Review “Hughie/Krapp’s Last Tape”: Dennehy Double Header Is a Grand Slam!

Goodman Theatre presents

Hughie/Krapp’s Last Tape hughie

Hughie

Written by Eugene O’Neill

Directed by Robert Falls

Krapp’s Last Tape

Written by Samuel Beckett

Directed by Jennifer Tarver

Thru February 28th

Buy Tickets

Loneliness? Immortality? Krapps is a betting game? Or is it Craps? The Goodman Theatre presents Hughie and Krapp’s Last Tape, two (one act) plays. Whatever the reasons for the amalgamation, one truth is undeniable. Brian Dennehy has selected a perfect combination to showcase his range. A one man show, Dennehy transforms from big talking gambler to mumbling old geezer within a couple hours. The first show, Hughie, written by Eugene O’Neill, is a story about Erie grieving the loss of Hughie. Erie is a middle aged man living in a shabby NYC hotel. Hughie was the night clerk. The second show, Krapp’s Last Tape, written by Samuel Beckett, is a tale of an old man reacting to a recording of his younger self from thirty years ago. Dennehy is the common denominator in both. He plays Erie and then he is full of Krapp.

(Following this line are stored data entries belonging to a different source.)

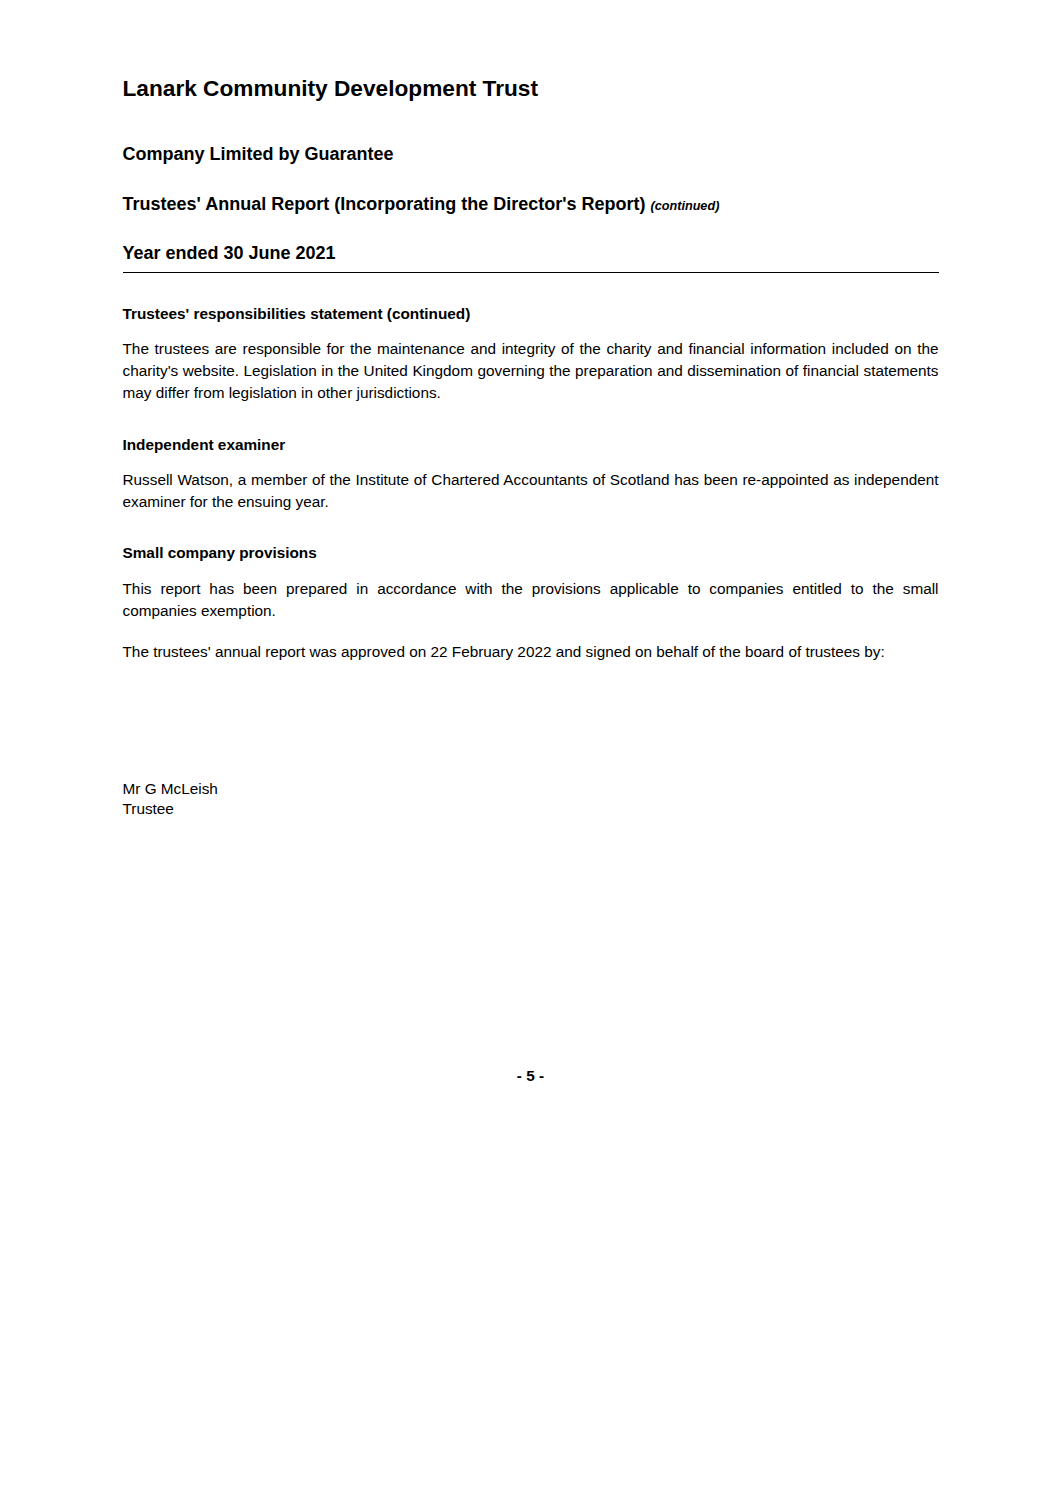Lanark Community Development Trust
Company Limited by Guarantee
Trustees' Annual Report (Incorporating the Director's Report) (continued)
Year ended 30 June 2021
Trustees' responsibilities statement (continued)
The trustees are responsible for the maintenance and integrity of the charity and financial information included on the charity's website. Legislation in the United Kingdom governing the preparation and dissemination of financial statements may differ from legislation in other jurisdictions.
Independent examiner
Russell Watson, a member of the Institute of Chartered Accountants of Scotland has been re-appointed as independent examiner for the ensuing year.
Small company provisions
This report has been prepared in accordance with the provisions applicable to companies entitled to the small companies exemption.
The trustees' annual report was approved on 22 February 2022 and signed on behalf of the board of trustees by:
Mr G McLeish
Trustee
- 5 -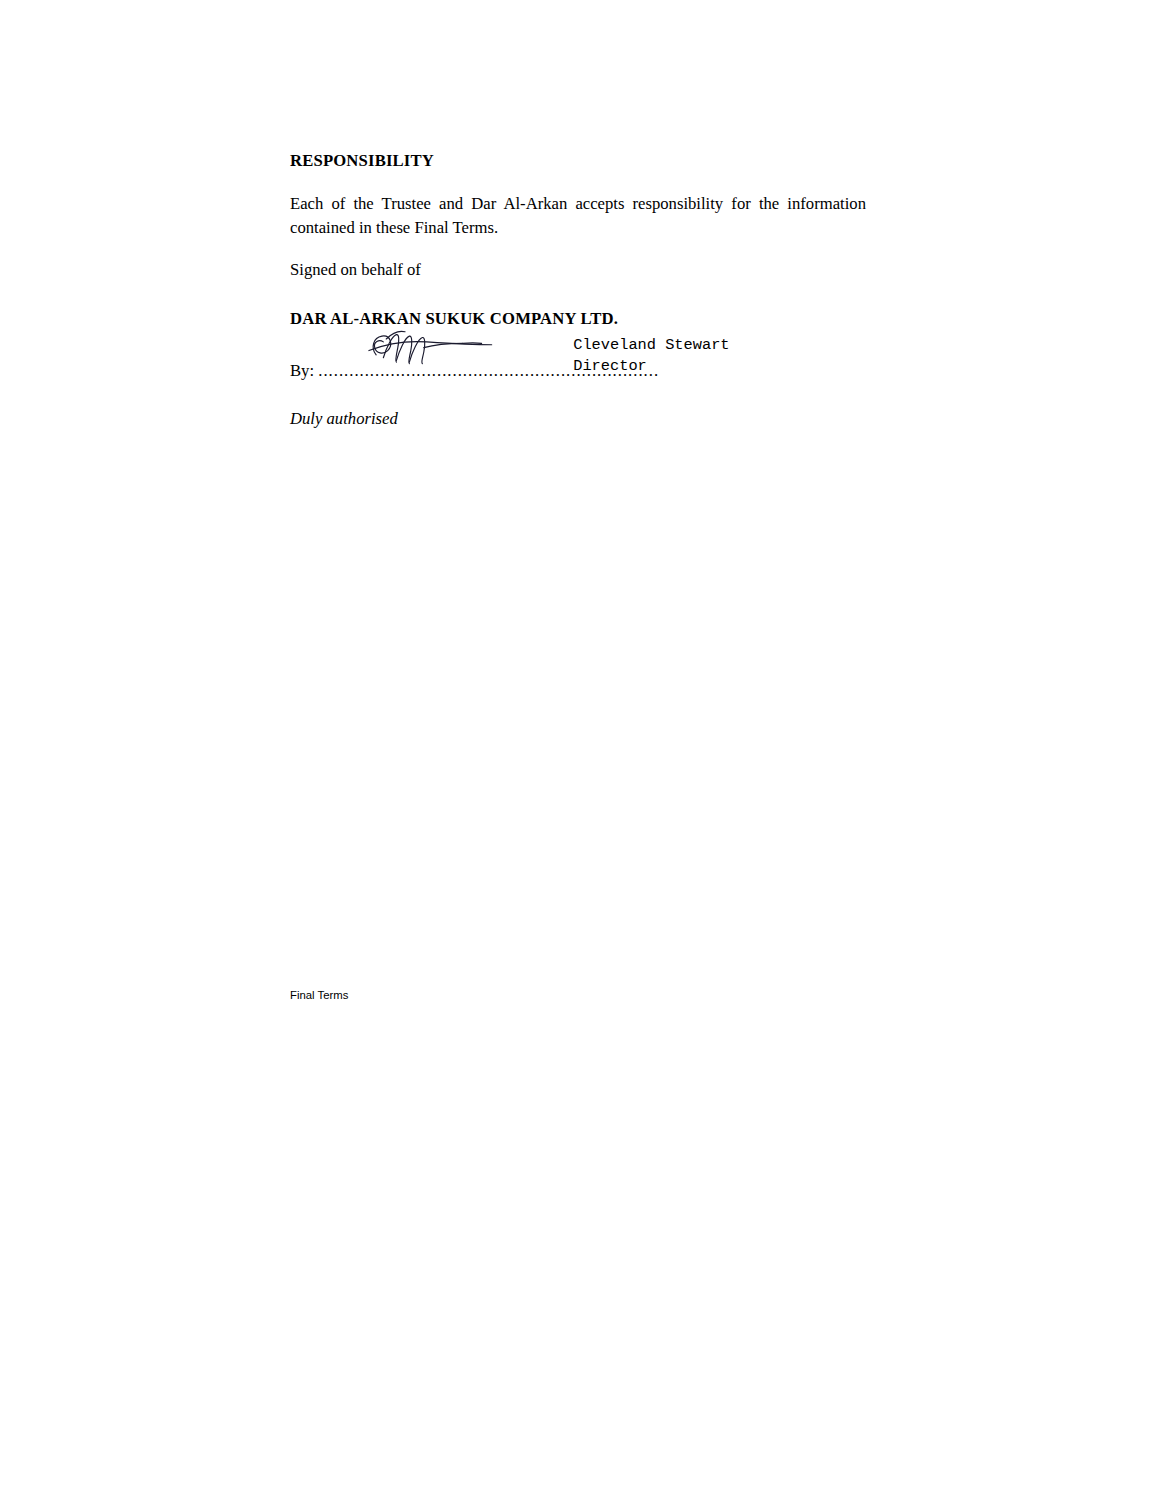RESPONSIBILITY
Each of the Trustee and Dar Al-Arkan accepts responsibility for the information contained in these Final Terms.
Signed on behalf of
DAR AL-ARKAN SUKUK COMPANY LTD.
Cleveland Stewart Director By: ..................................................................
Duly authorised
Final Terms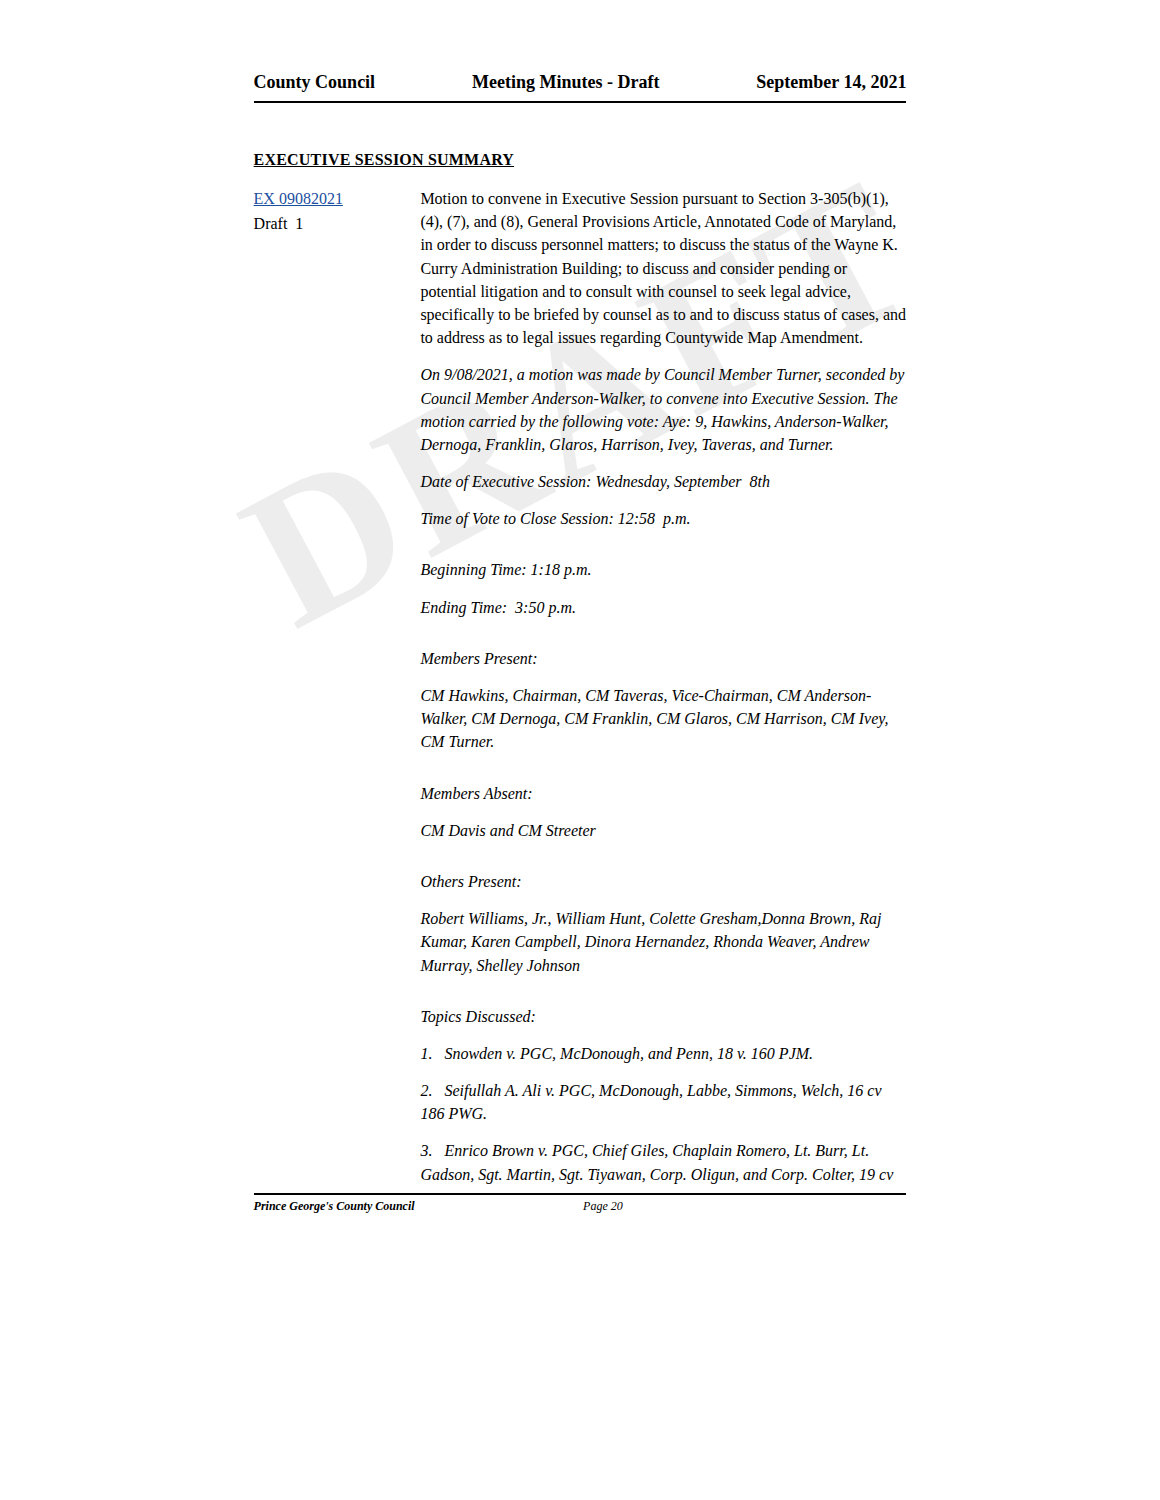County Council
Meeting Minutes - Draft
September 14, 2021
DRAFT
EXECUTIVE SESSION SUMMARY
EX 09082021
Draft 1
Motion to convene in Executive Session pursuant to Section 3-305(b)(1), (4), (7), and (8), General Provisions Article, Annotated Code of Maryland, in order to discuss personnel matters; to discuss the status of the Wayne K. Curry Administration Building; to discuss and consider pending or potential litigation and to consult with counsel to seek legal advice, specifically to be briefed by counsel as to and to discuss status of cases, and to address as to legal issues regarding Countywide Map Amendment.
On 9/08/2021, a motion was made by Council Member Turner, seconded by Council Member Anderson-Walker, to convene into Executive Session. The motion carried by the following vote: Aye: 9, Hawkins, Anderson-Walker, Dernoga, Franklin, Glaros, Harrison, Ivey, Taveras, and Turner.
Date of Executive Session: Wednesday, September 8th
Time of Vote to Close Session: 12:58 p.m.
Beginning Time: 1:18 p.m.
Ending Time: 3:50 p.m.
Members Present:
CM Hawkins, Chairman, CM Taveras, Vice-Chairman, CM Anderson-Walker, CM Dernoga, CM Franklin, CM Glaros, CM Harrison, CM Ivey, CM Turner.
Members Absent:
CM Davis and CM Streeter
Others Present:
Robert Williams, Jr., William Hunt, Colette Gresham,Donna Brown, Raj Kumar, Karen Campbell, Dinora Hernandez, Rhonda Weaver, Andrew Murray, Shelley Johnson
Topics Discussed:
1. Snowden v. PGC, McDonough, and Penn, 18 v. 160 PJM.
2. Seifullah A. Ali v. PGC, McDonough, Labbe, Simmons, Welch, 16 cv 186 PWG.
3. Enrico Brown v. PGC, Chief Giles, Chaplain Romero, Lt. Burr, Lt. Gadson, Sgt. Martin, Sgt. Tiyawan, Corp. Oligun, and Corp. Colter, 19 cv
Prince George's County Council
Page 20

As Erie, it’s the Dennehy expected. It’s Dennehy’s signature role: bragging salesman type. He doesn’t disappointment. His larger than life presence fills the empty hotel lobby. Although Joe Grifasi (new night clerk) is on stage, he’s more of a primary prop in a one man show. With minimal lines and movement, Grifasi’s dead pan expressions to Dennehy’s animated monologue are hilarious. Later as Krapp, it’s the Dennehy we fear on stage and in our homes. Shuffling, mumbling, demented old guy clinging with regret to the past. It is Erie to hear present day Dennehy’s booming voice on a recording that decrepit Dennehy curses. Under the direction of Jennifer Tarver, Dennehy ages well. Sure, he looks like Krapp but his physical interpretation of being really, really, really old is really, really, really funny!

The juxtaposition between the two plays is fascinating. Hughie is fast paced verbal, Krapp’s a slow paced physical piece. Hughie has an intricate set resembling a hotel lobby. Krapp’s dark stage is set with only an overhead light and desk. Hughie has lively street background noises. Krapp’s is so quiet that you easily hear a bottle being uncorked. Hughie’s Dennehy is slick hair, seersucker suit, and fedora. Krapp’s Dennehy is bushy eyebrows, slippers, and vest with bulging pockets of banana peels.

2 plays plus 1 man, Hughie/Krapp’s Last Tape starring Brian Dennehy equals entertainment!

My sponsor hosts of the evening had this to say about the production, Michael: circular, Abby: intriguing and loved the night clerk, Rick: fear, loneliness, regret.

WAITING FOR THE SHOW

It was a private dinner reception. All I’ll say is salmon is a risky choice.